■ YOUR GOAL:
Retype the data below word for word and leave out the pictures.

[[ INFORMATION PROVIDED, beginning ]]

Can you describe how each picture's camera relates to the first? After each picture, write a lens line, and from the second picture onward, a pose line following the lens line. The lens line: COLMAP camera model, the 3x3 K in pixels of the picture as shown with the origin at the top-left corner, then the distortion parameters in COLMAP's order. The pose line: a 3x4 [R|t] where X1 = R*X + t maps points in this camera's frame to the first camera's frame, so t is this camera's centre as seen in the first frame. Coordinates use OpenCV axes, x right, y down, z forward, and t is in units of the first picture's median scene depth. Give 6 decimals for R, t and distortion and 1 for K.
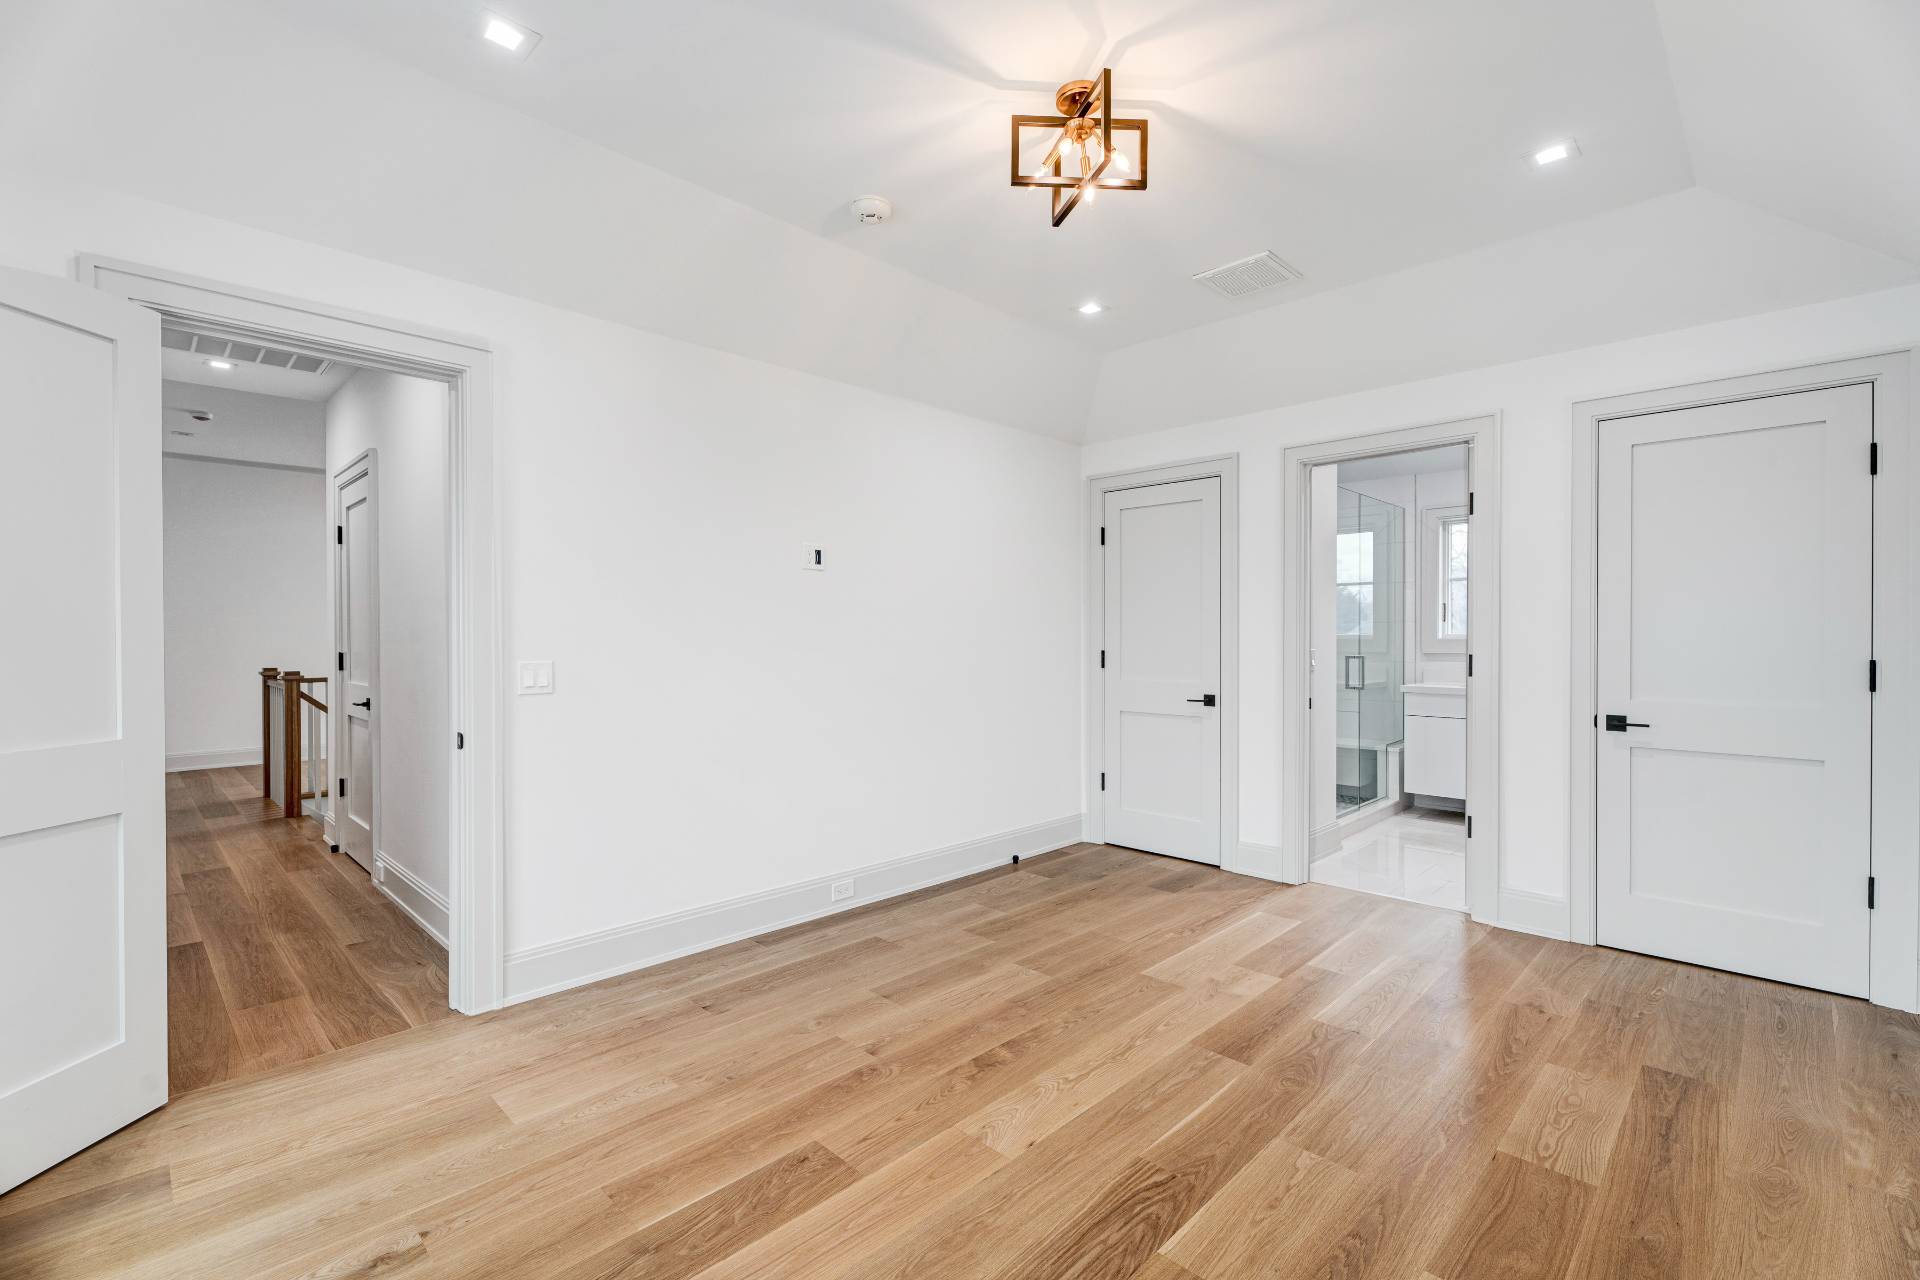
lens RADIAL K [[854.0, 0, 954.7], [0, 854.0, 638.6], [0, 0, 1]] dist [0.001794, 0.000049]
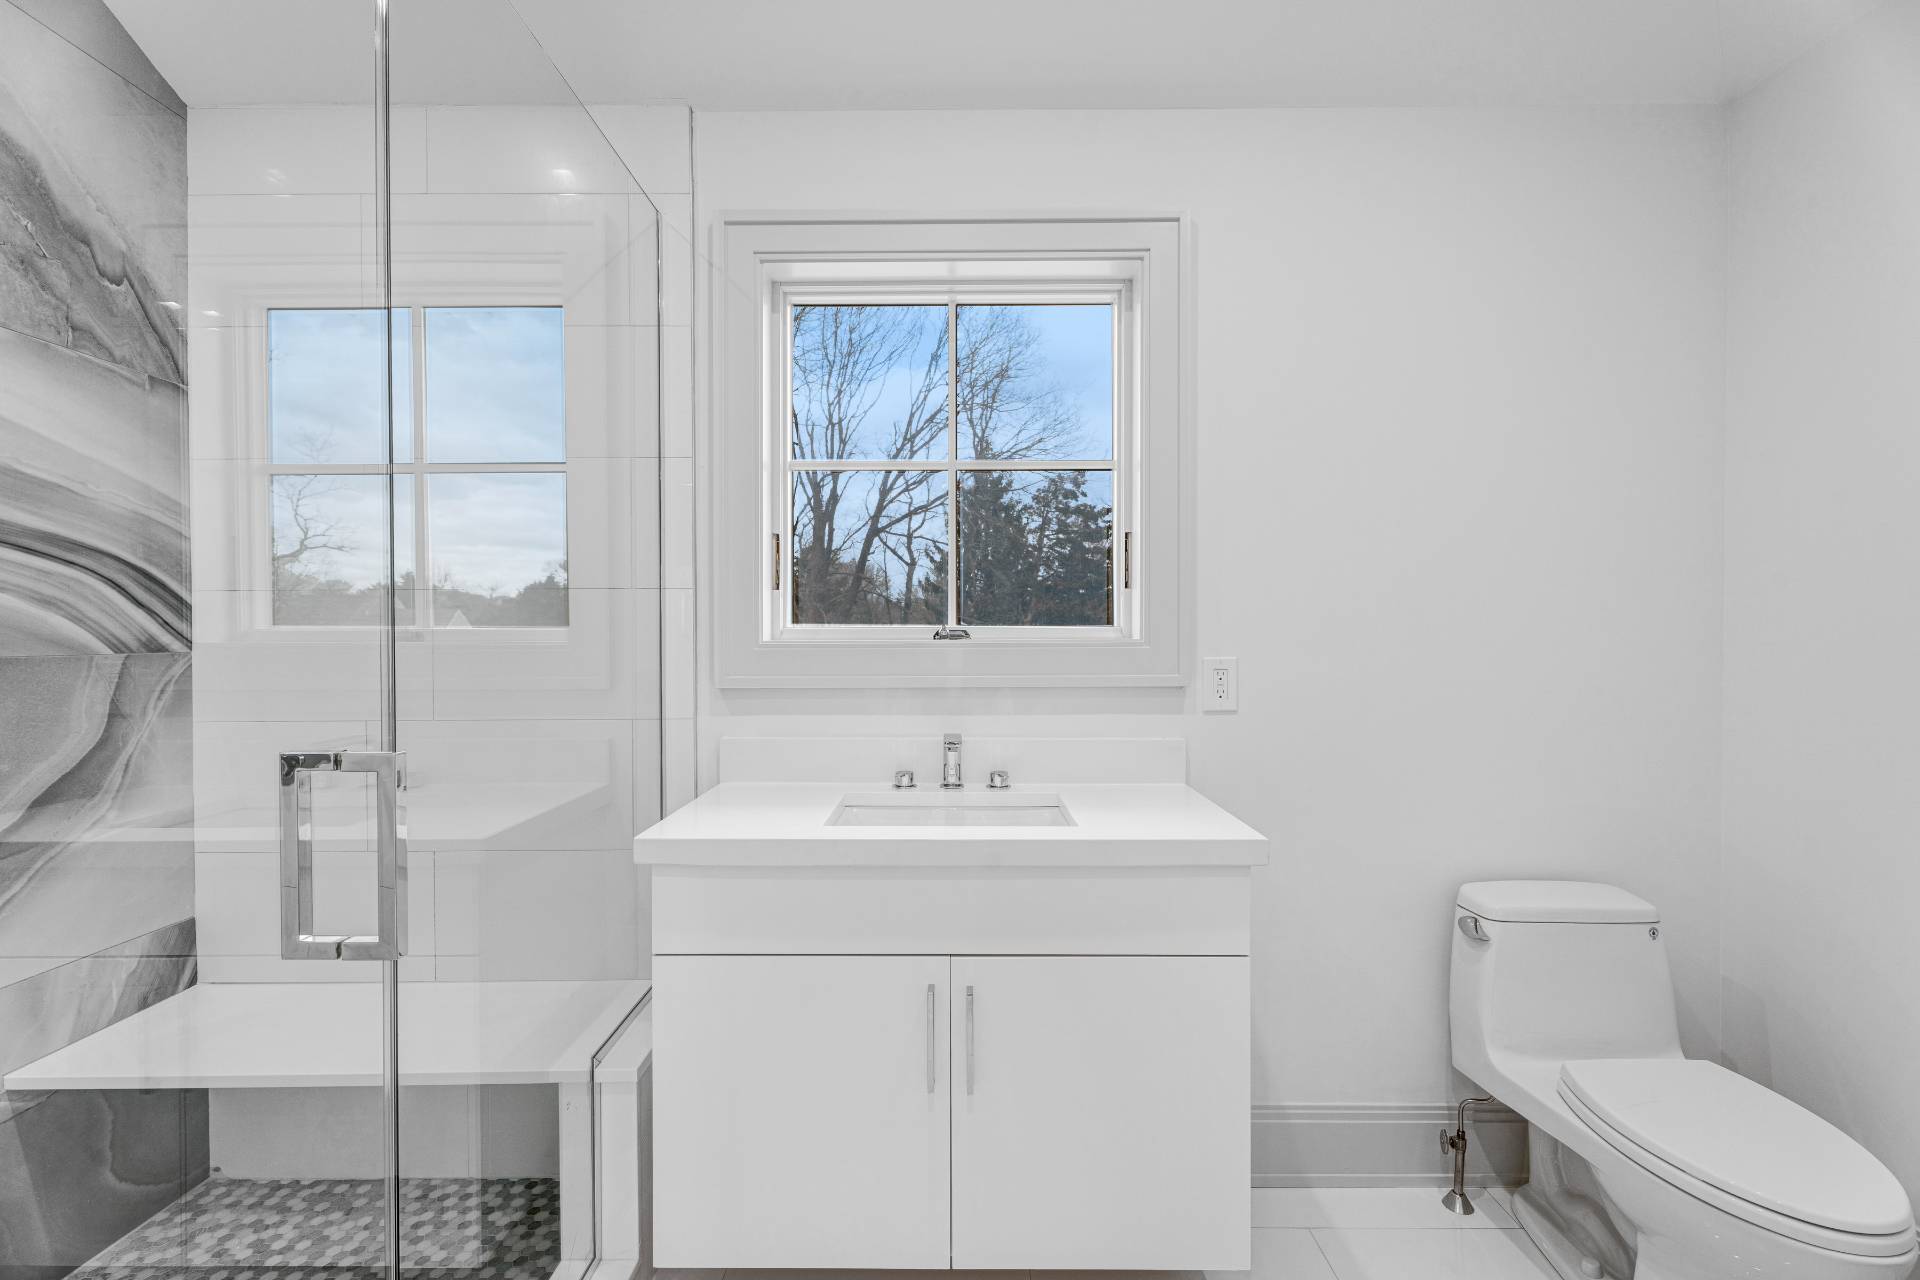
lens RADIAL K [[854.0, 0, 959.1], [0, 854.0, 640.1], [0, 0, 1]] dist [0.001794, 0.000049]
pose [[0.718382, -0.006616, 0.695617, 0.403968], [0.007608, 0.999970, 0.001654, -0.000818], [-0.695607, 0.004104, 0.718411, 0.732795]]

[[ INFORMATION PROVIDED, end ]]

■ TASK OUTPUT:
Can you describe how each picture's camera relates to the first? After each picture, write a lens line, and from the second picture onward, a pose line following the lens line. The lens line: COLMAP camera model, the 3x3 K in pixels of the picture as shown with the origin at the top-left corner, then the distortion parameters in COLMAP's order. The pose line: a 3x4 [R|t] where X1 = R*X + t maps points in this camera's frame to the first camera's frame, so t is this camera's centre as seen in the first frame. Coordinates use OpenCV axes, x right, y down, z forward, and t is in units of the first picture's median scene depth. Give 6 decimals for R, t and distortion and 1 for K.
lens RADIAL K [[854.0, 0, 954.7], [0, 854.0, 638.6], [0, 0, 1]] dist [0.001794, 0.000049]
lens RADIAL K [[854.0, 0, 959.1], [0, 854.0, 640.1], [0, 0, 1]] dist [0.001794, 0.000049]
pose [[0.718382, -0.006616, 0.695617, 0.403968], [0.007608, 0.999970, 0.001654, -0.000818], [-0.695607, 0.004104, 0.718411, 0.732795]]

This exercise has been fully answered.